The one person who knew the exact facts, or should have known them, was his widow. But Nina didn't and couldn't remember. The shock had wiped her memory as clean as a sponged slate.
For days she lay in a state between stupor and coma. When she came out of it she recalled that she had dreamed, but she couldn't remember the dream. It was awful, terrible, she knew that. But that was all she did know.
They had to tell her that Darling was hurt. She treated the tidings with indifference. Then they told her that he had been shot and that it wasn't certain how it happened. She thought he had gone on a shooting trip with Major Cumnock, and that the accident had happened in the jungle.
In the end they made her understand that he was dead; that his brains had been blown out in the bungalow gun-room, and that she was with him at the time. But she convinced them that she knew no more of it than she did of the fourth dimension, which was nothing at all.
Kneedrock, after frankly admitting his identity, swore to the facts as he knew them.
The native butler, Jowar, however, persistently contradicted him in one particular by averring that the viscount was in the gun-room when the shot was fired, as he himself was the first to enter it afterward, when he had found the Englishman bending over Darling's body and had picked up the gun which was lying at the viscount's right hand.
The word of a khitmatgar, however, had little weight against the sworn testimony of a British nobleman.

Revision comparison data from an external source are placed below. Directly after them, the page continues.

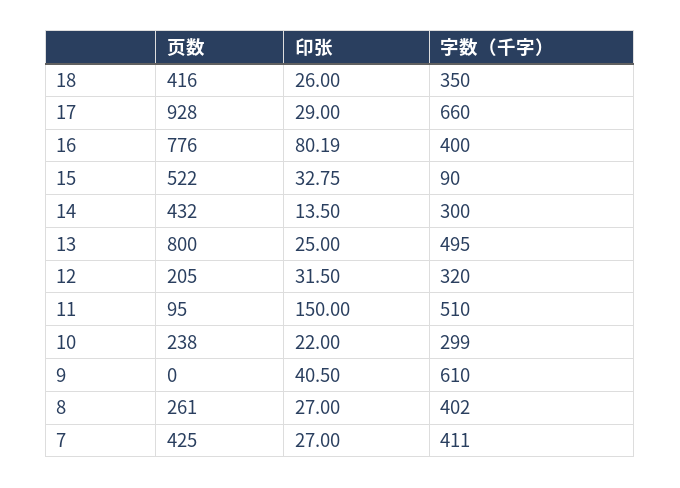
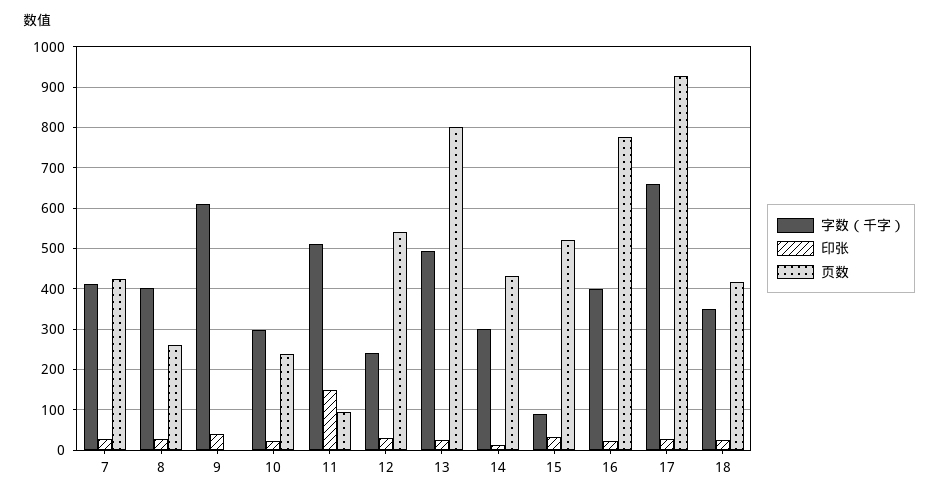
  {
    "页数": {
      "18": 416,
      "17": 928,
      "16": 776,
      "15": 522,
      "14": 432,
      "13": 800,
-     "12": 205,
+     "12": 540,
      "11": 95,
      "10": 238,
      "9": 0,
      "8": 261,
      "7": 425
    },
    "印张": {
      "18": 26,
      "17": 29,
-     "16": 80.19,
+     "16": 20,
      "15": 32.75,
      "14": 13.5,
      "13": 25,
      "12": 31.5,
      "11": 150,
      "10": 22,
      "9": 40.5,
      "8": 27,
      "7": 27
    },
    "字数（千字）": {
      "18": 350,
      "17": 660,
      "16": 400,
      "15": 90,
      "14": 300,
      "13": 495,
-     "12": 320,
+     "12": 240,
      "11": 510,
      "10": 299,
      "9": 610,
      "8": 402,
      "7": 411
    }
  }

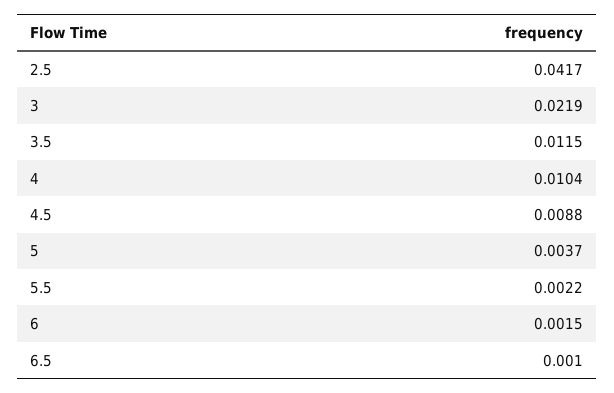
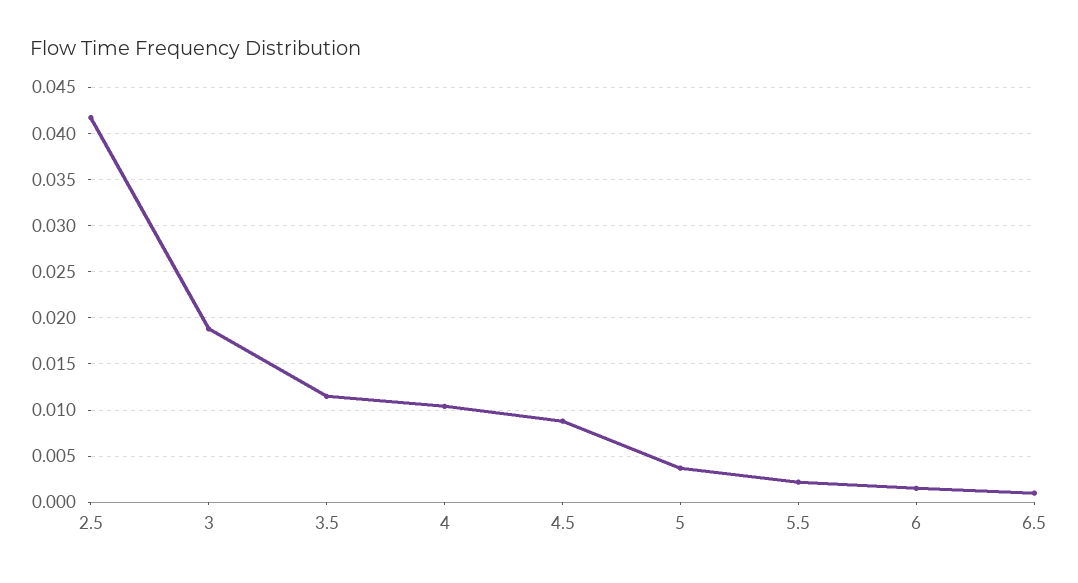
  {
    "2.5": 0.0417,
-   "3": 0.0219,
+   "3": 0.019,
    "3.5": 0.0115,
    "4": 0.0104,
    "4.5": 0.0088,
    "5": 0.0037,
    "5.5": 0.0022,
    "6": 0.0015,
    "6.5": 0.001
  }

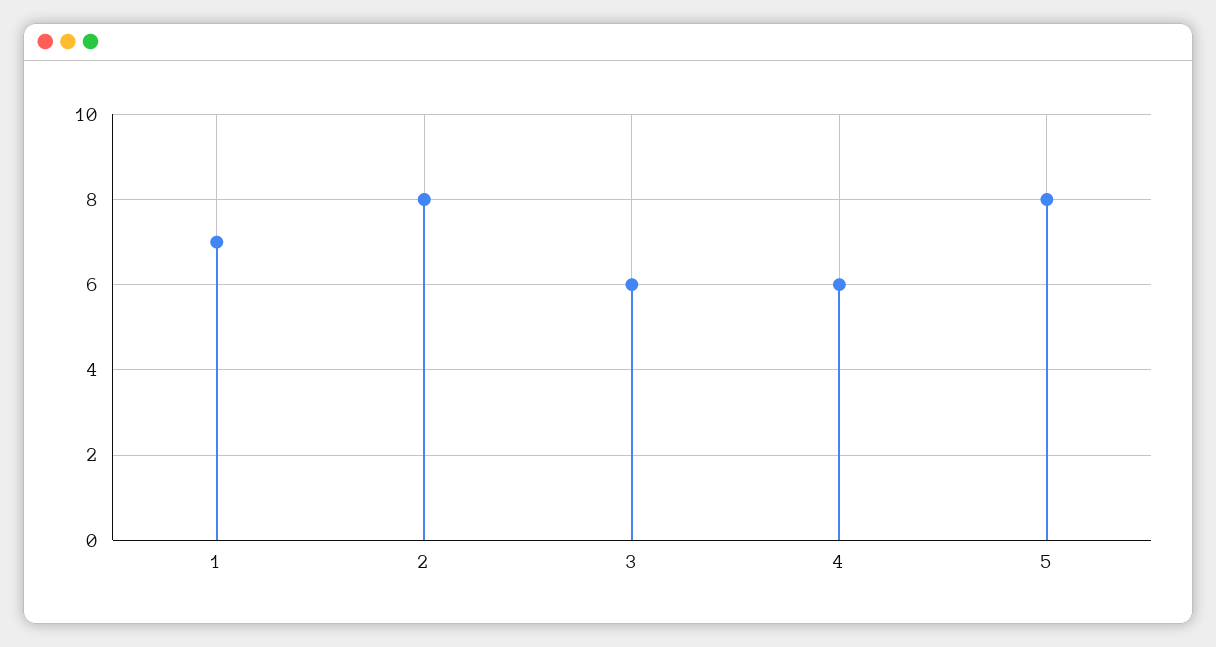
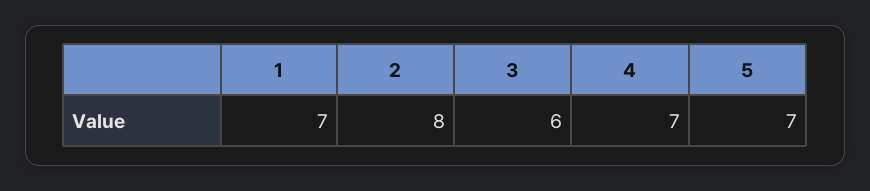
  {
    "1": 7,
    "2": 8,
    "3": 6,
-   "4": 6,
+   "4": 7,
-   "5": 8
+   "5": 7
  }

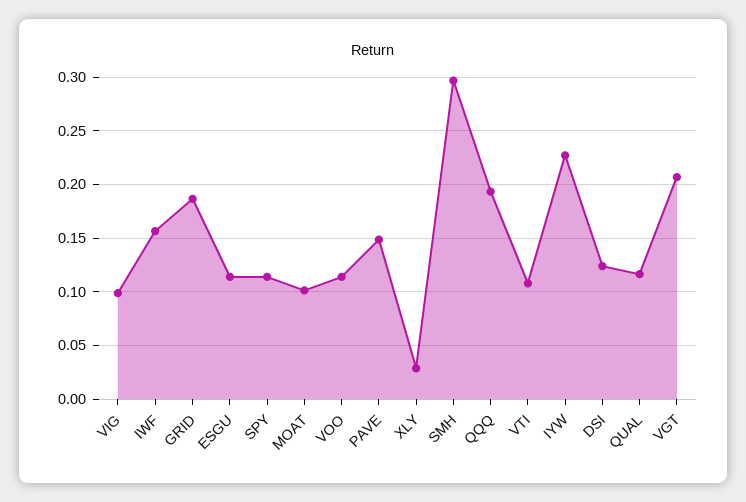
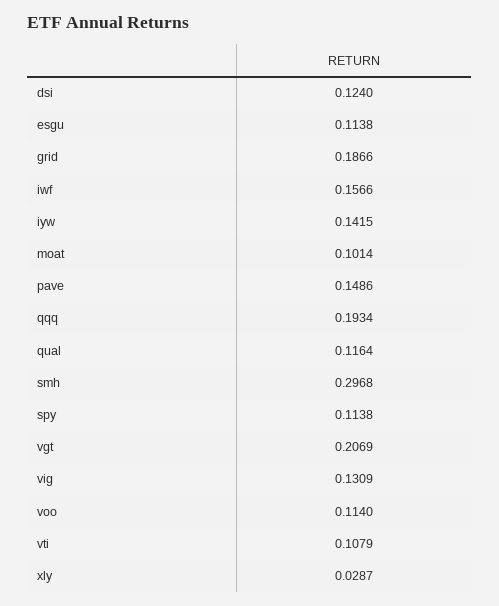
  {
-   "VIG": 0.1,
+   "VIG": 0.1309,
    "IWF": 0.1566,
    "GRID": 0.1866,
    "ESGU": 0.1138,
    "SPY": 0.1138,
    "MOAT": 0.1014,
    "VOO": 0.114,
    "PAVE": 0.1486,
    "XLY": 0.0287,
    "SMH": 0.2968,
    "QQQ": 0.1934,
    "VTI": 0.1079,
-   "IYW": 0.23,
+   "IYW": 0.1415,
    "DSI": 0.124,
    "QUAL": 0.1164,
    "VGT": 0.2069
  }

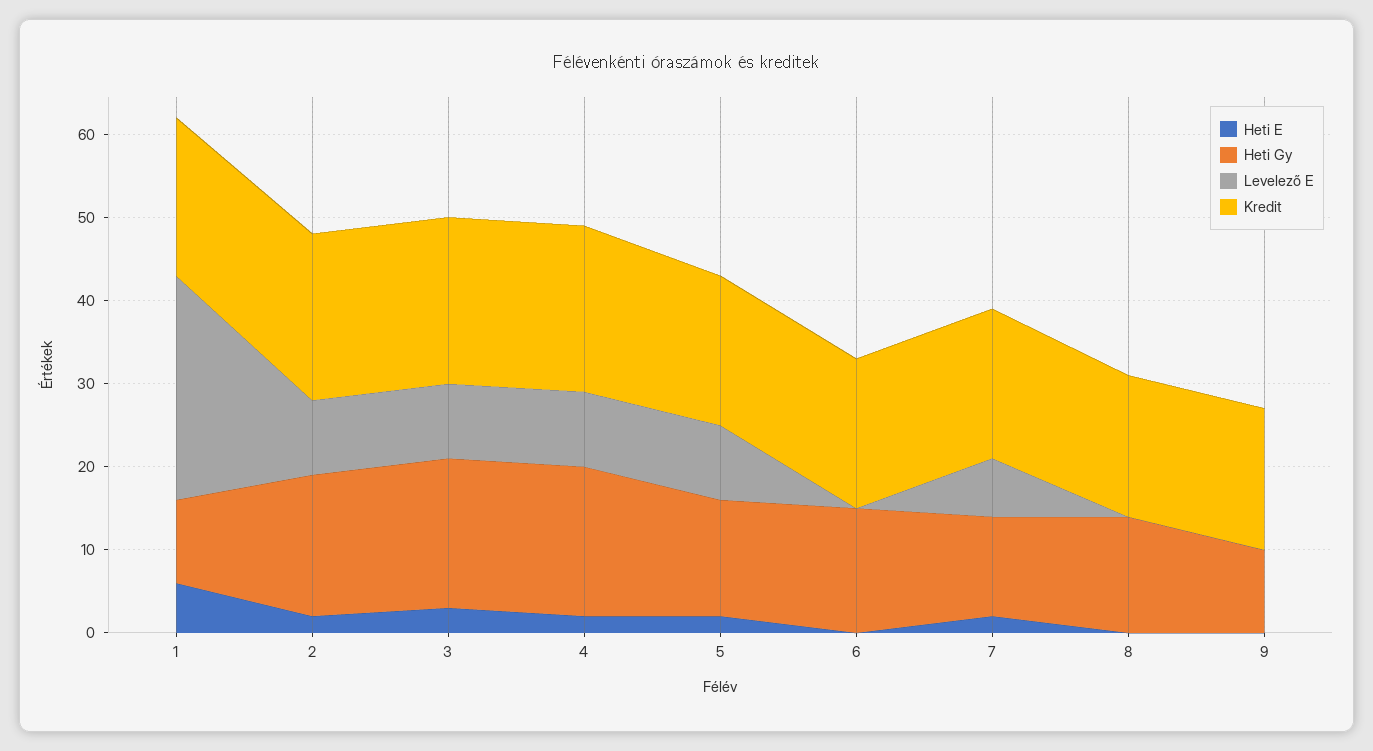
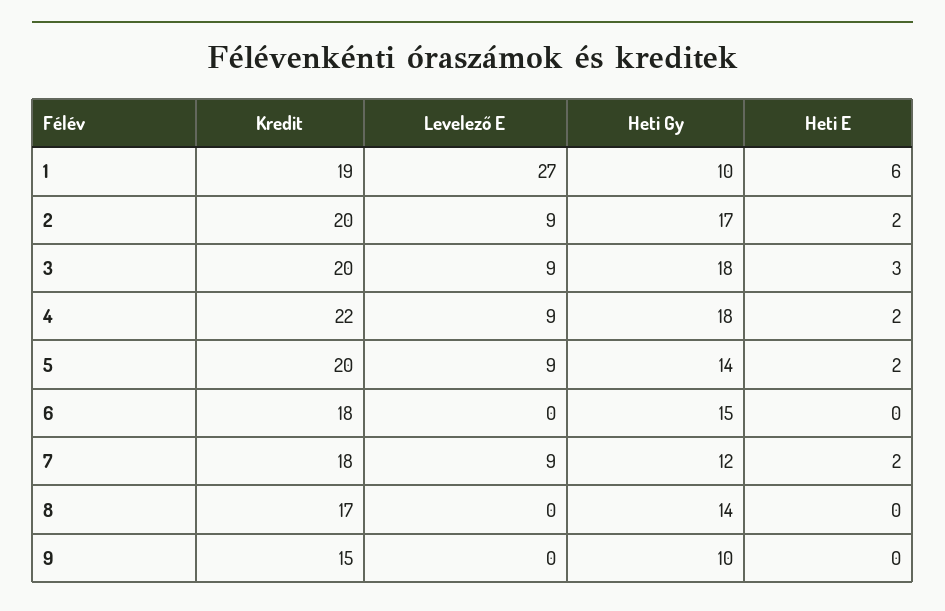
  {
    "Heti E": {
      "1": 6,
      "2": 2,
      "3": 3,
      "4": 2,
      "5": 2,
      "6": 0,
      "7": 2,
      "8": 0,
      "9": 0
    },
    "Heti Gy": {
      "1": 10,
      "2": 17,
      "3": 18,
      "4": 18,
      "5": 14,
      "6": 15,
      "7": 12,
      "8": 14,
      "9": 10
    },
    "Levelező E": {
      "1": 27,
      "2": 9,
      "3": 9,
      "4": 9,
      "5": 9,
      "6": 0,
-     "7": 7,
+     "7": 9,
      "8": 0,
      "9": 0
    },
    "Kredit": {
      "1": 19,
      "2": 20,
      "3": 20,
-     "4": 20,
+     "4": 22,
-     "5": 18,
+     "5": 20,
      "6": 18,
      "7": 18,
      "8": 17,
-     "9": 17
+     "9": 15
    }
  }

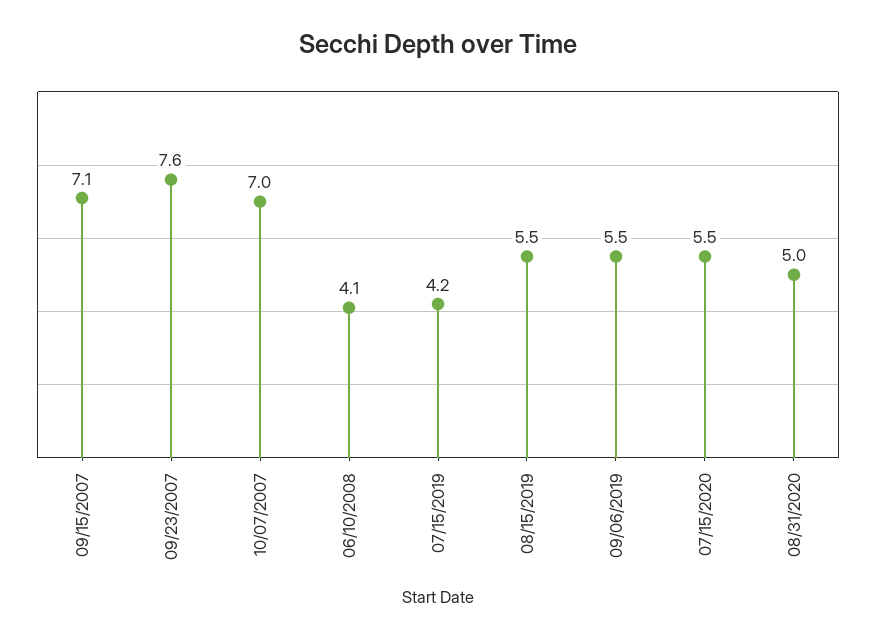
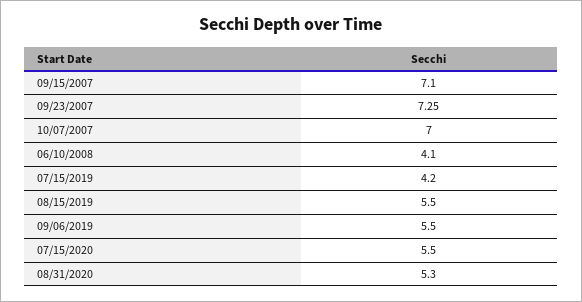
  {
    "09/15/2007": 7.1,
-   "09/23/2007": 7.6,
+   "09/23/2007": 7.25,
    "10/07/2007": 7,
    "06/10/2008": 4.1,
    "07/15/2019": 4.2,
    "08/15/2019": 5.5,
    "09/06/2019": 5.5,
    "07/15/2020": 5.5,
-   "08/31/2020": 5
+   "08/31/2020": 5.3
  }

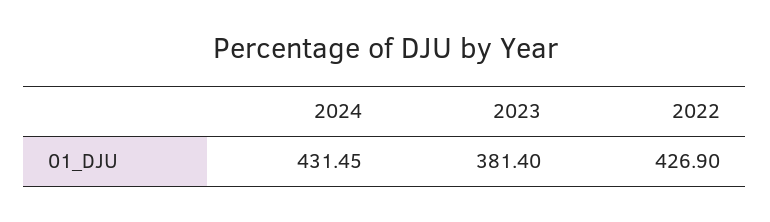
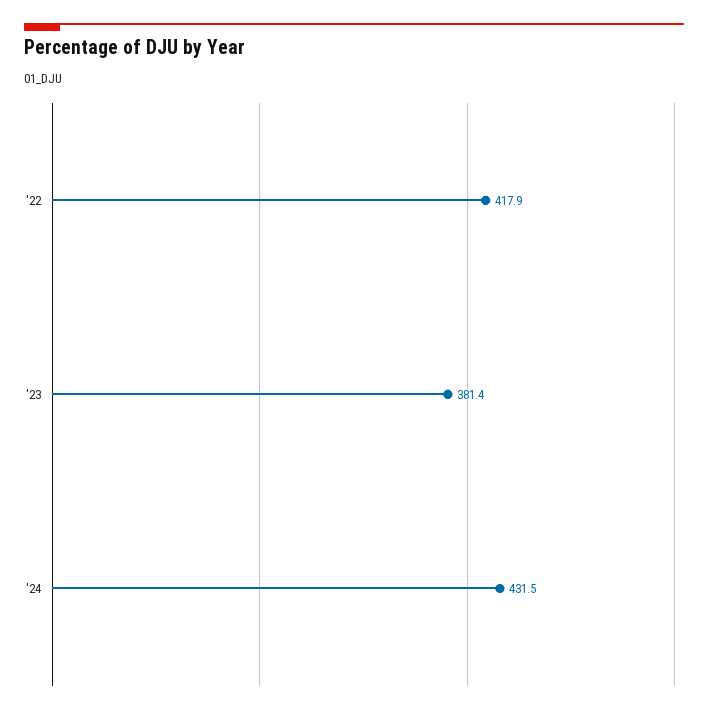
  {
    "2024": 431.45,
    "2023": 381.4,
-   "2022": 426.9
+   "2022": 417.9
  }

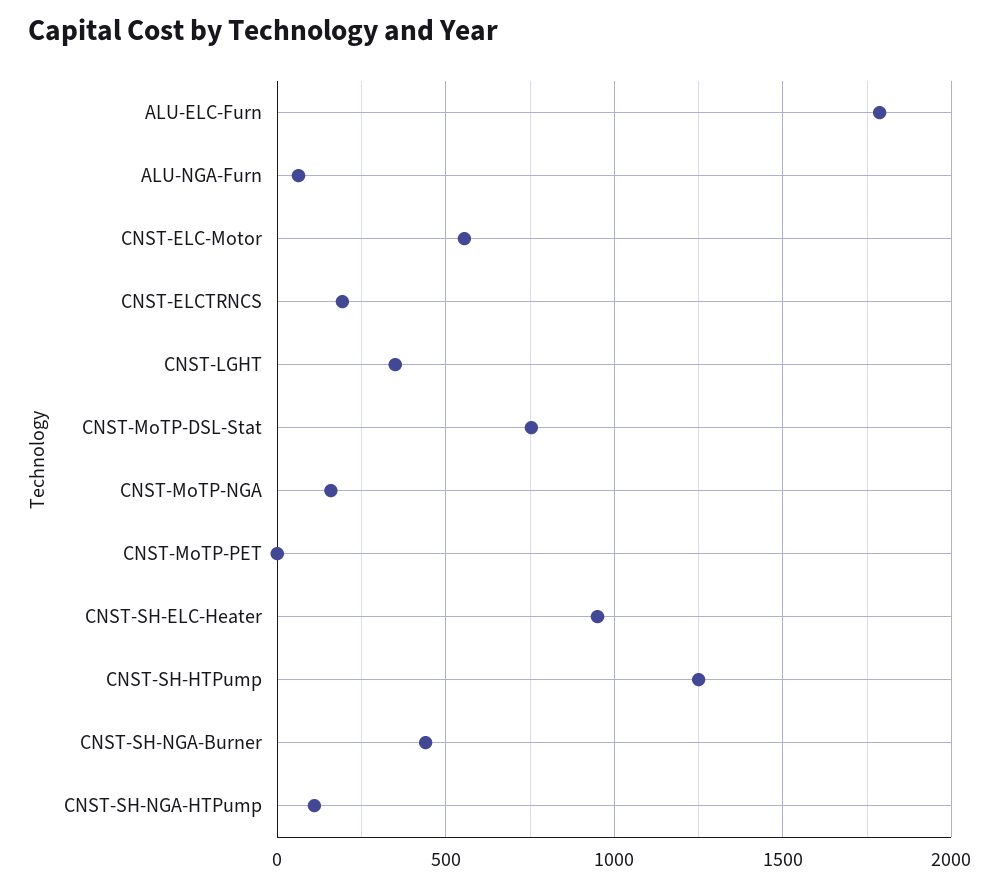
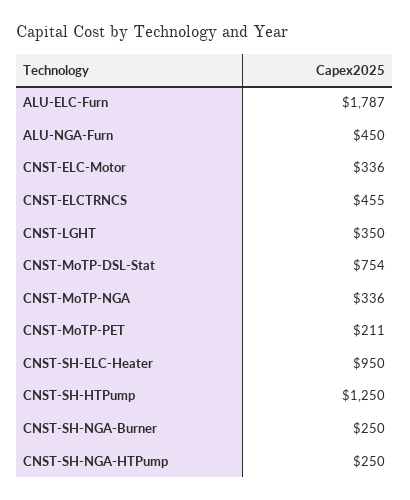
  {
    "ALU-ELC-Furn": 1787,
-   "ALU-NGA-Furn": 50,
+   "ALU-NGA-Furn": 450,
-   "CNST-ELC-Motor": 550,
+   "CNST-ELC-Motor": 336,
-   "CNST-ELCTRNCS": 200,
+   "CNST-ELCTRNCS": 455,
    "CNST-LGHT": 350,
    "CNST-MoTP-DSL-Stat": 754,
-   "CNST-MoTP-NGA": 150,
+   "CNST-MoTP-NGA": 336,
-   "CNST-MoTP-PET": 0,
+   "CNST-MoTP-PET": 211,
    "CNST-SH-ELC-Heater": 950,
    "CNST-SH-HTPump": 1250,
-   "CNST-SH-NGA-Burner": 450,
+   "CNST-SH-NGA-Burner": 250,
-   "CNST-SH-NGA-HTPump": 100
+   "CNST-SH-NGA-HTPump": 250
  }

The court agreed that death was the result of accident.
Those who knew certain matters which were aside from admissible evidence took the verdict with several grains of salt, and pointed out that in the matter of seeking motives for murder the authorities had been criminally remiss.
These knowing ones were about equally divided in opinion. The dissenting feminine element was inclined to believe that Mrs. Darling was the slayer. Whereas the doubting Thomases of the community would not put the responsibility past Kneedrock, who, they argued, had returned from hiding in a far corner of the globe, intent upon getting Jack Darling out of the way.
And for both of these views Dinghal, with his long tongue, innocent of venom still perhaps, but poisonous nevertheless—was largely responsible.